Чекисты работали быстро, слаженно, без суеты, не привлекая внимания многочисленных пассажиров Шереметьева. Со стороны казалось, что обычные люди встречали больного человека. Никому из посторонних никогда не закралась бы мысль, что на каталке лежал профессиональный разведчик, в считанные дни превратившийся из громкоголосого и жизнелюбивого человека в молчаливую и неподвижную куклу.
Судьба…
В Женеве, когда он жаловался на всё чаще беспокоившие его головные боли, ему сказали, что он просто перенёс на ногах грипп. Никто не подозревал, что в голове гнездилась непобедимая опухоль, расползавшаяся по мозгу, как пролитые чернила по промокашке. Врач в советском представительстве уверенно заявила, что у моего отца было простое осложнение после гриппа. Обследование в женевском госпитале также ничего не показало, так что не верьте, что хвалёные европейские светила знают всё и умеют всё. Не верьте. Они ничуть не лучше наших, а то и значительно хуже. У них прекрасное техническое оснащение, но в редких случаях одного этого бывает достаточно. Никакая техника не заменит профессионального чутья и умения, которыми обязан обладать настоящий врач.

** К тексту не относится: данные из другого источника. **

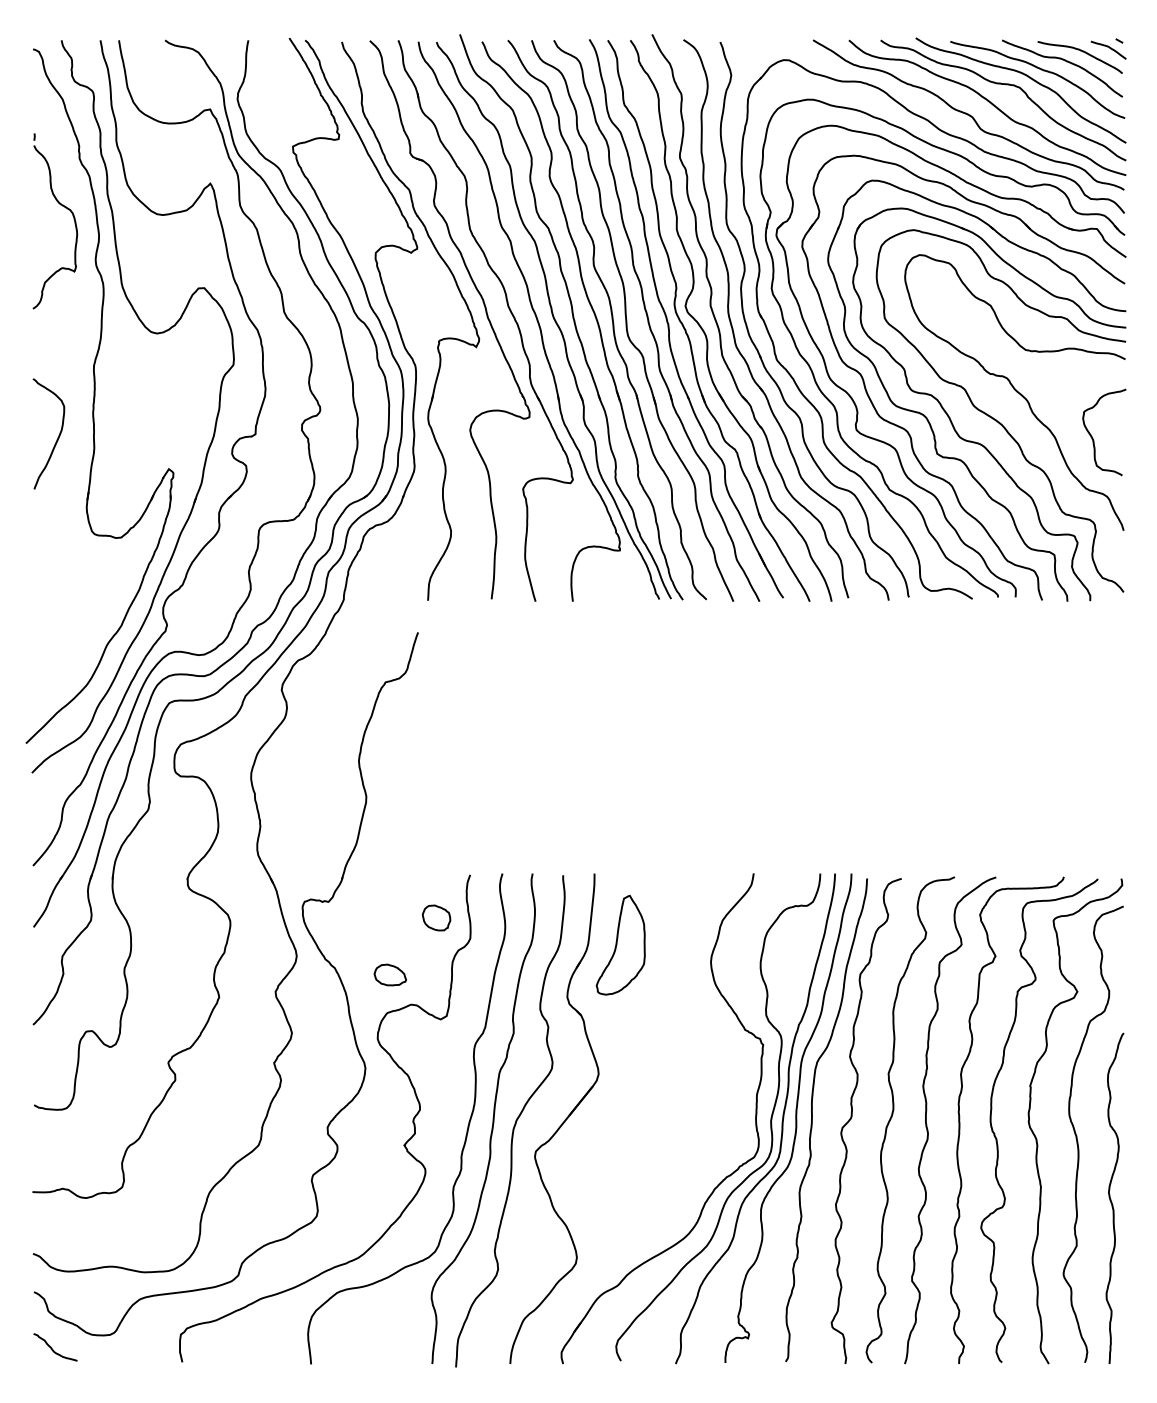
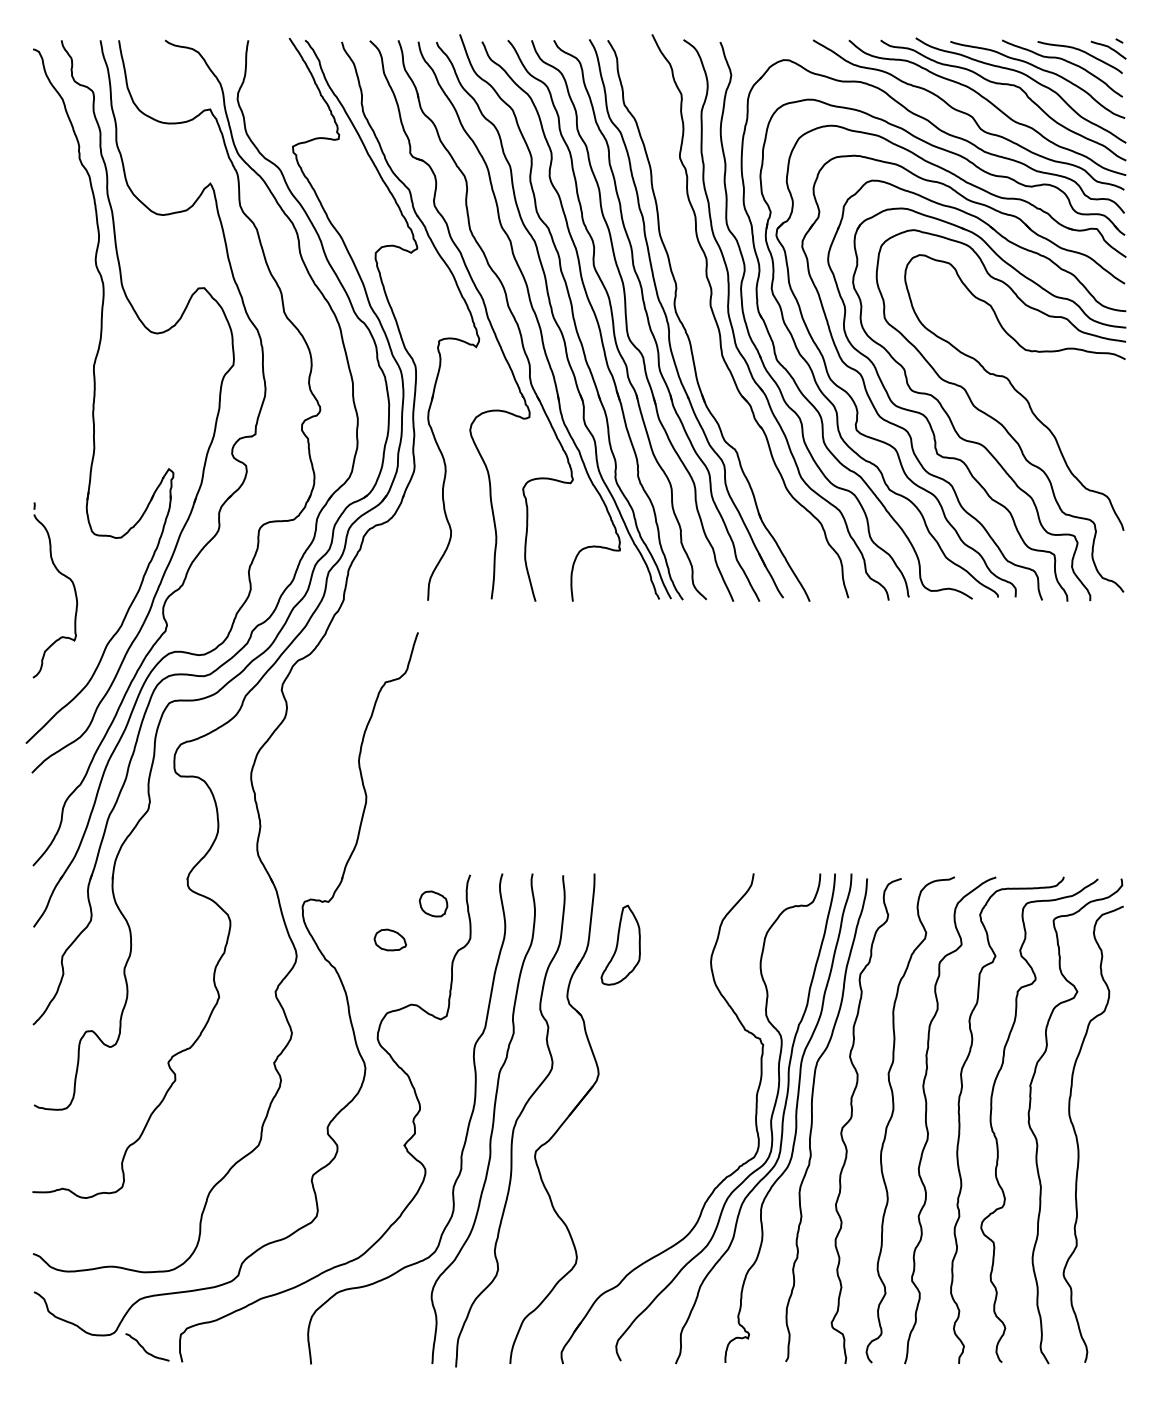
part at (65, 208) position: (65, 208) -> (65, 577)
part at (705, 332): present -> none
curve at (57, 437): present -> none
curve at (1093, 438): present -> none
part at (436, 917) position: (436, 917) -> (433, 903)
part at (620, 945) size: 51x101 px -> 41x82 px
part at (389, 974) position: (389, 974) -> (389, 939)
curve at (1111, 1199): present -> none
curve at (53, 1349) position: (53, 1349) -> (145, 1349)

Итак, отца провезли через отдельную дверь. Рядом с каталкой стояла моя мать, интересная, подтянутая женщина с яркими губами и густо накрашенными глазами. Она почти не обращала на окружающих внимания и бесцветно поздоровалась со мной.
– Здравствуй, Андрюшенька.
Я подошёл к отцу и взял его за руку. Он слегка приоткрыл глаза и сделал губами:
– Пф-ф-ф-ф…
Страшно вспоминать этот звук, выпущенный сквозь сомкнутые губы. Этот звук не имел ничего общего с жизнерадостным человеком, которого я привык видеть. Я ничуть не испугался, увидев отца в таком состоянии. Я был уверен, что его болезнь, пусть и тяжёлая, пройдёт через самое короткое время. Я не допускал мысли о том, что отец мог остаться в таком неподвижном состоянии навсегда. Болезни приходят, чтобы мы побеждали их.
– Пф-ф-ф-ф…
Казалось, он узнал меня, но кисть его руки не отозвалась на моё прикосновение, осталась вялой. Подошедшие доктора ткнули его несколько раз в руку иголками, проверяя рефлексы, но отец никак не отреагировал. Ему было всё равно.
– Юрий Васильевич, вы нас слышите?
Он молчал. Он не отзывался на их вопросы. Поэтому я уверен, что меня он узнал. На моё появление он отреагировал движением губ.
– Пф-ф-ф-ф…
– Юрий Васильевич, как вы?
В этом вопросе слышалась безысходность. Несуразица какая-то… Безысходности не могло быть, но я слышал её в голосах белых халатов.
Через некоторое время мы уже мчались в машине.
– Вот как, оказывается, бывает, – произнесла вдруг мама.
Она не сказала, что всё рухнуло, так как в то время никто из нас ещё не знал, что это конец. Её лицо сосредоточенно застыло.
В институте нейрохирургии имени Бурденко у отца сразу определили опухоль головного мозга в левой височной доле. На следующий день знаменитый хирург Коновалов (говорят, у него волшебные руки) приступил к операции.
***
Отматывая киноплёнку памяти к далёким дням детства, я удивляюсь себе.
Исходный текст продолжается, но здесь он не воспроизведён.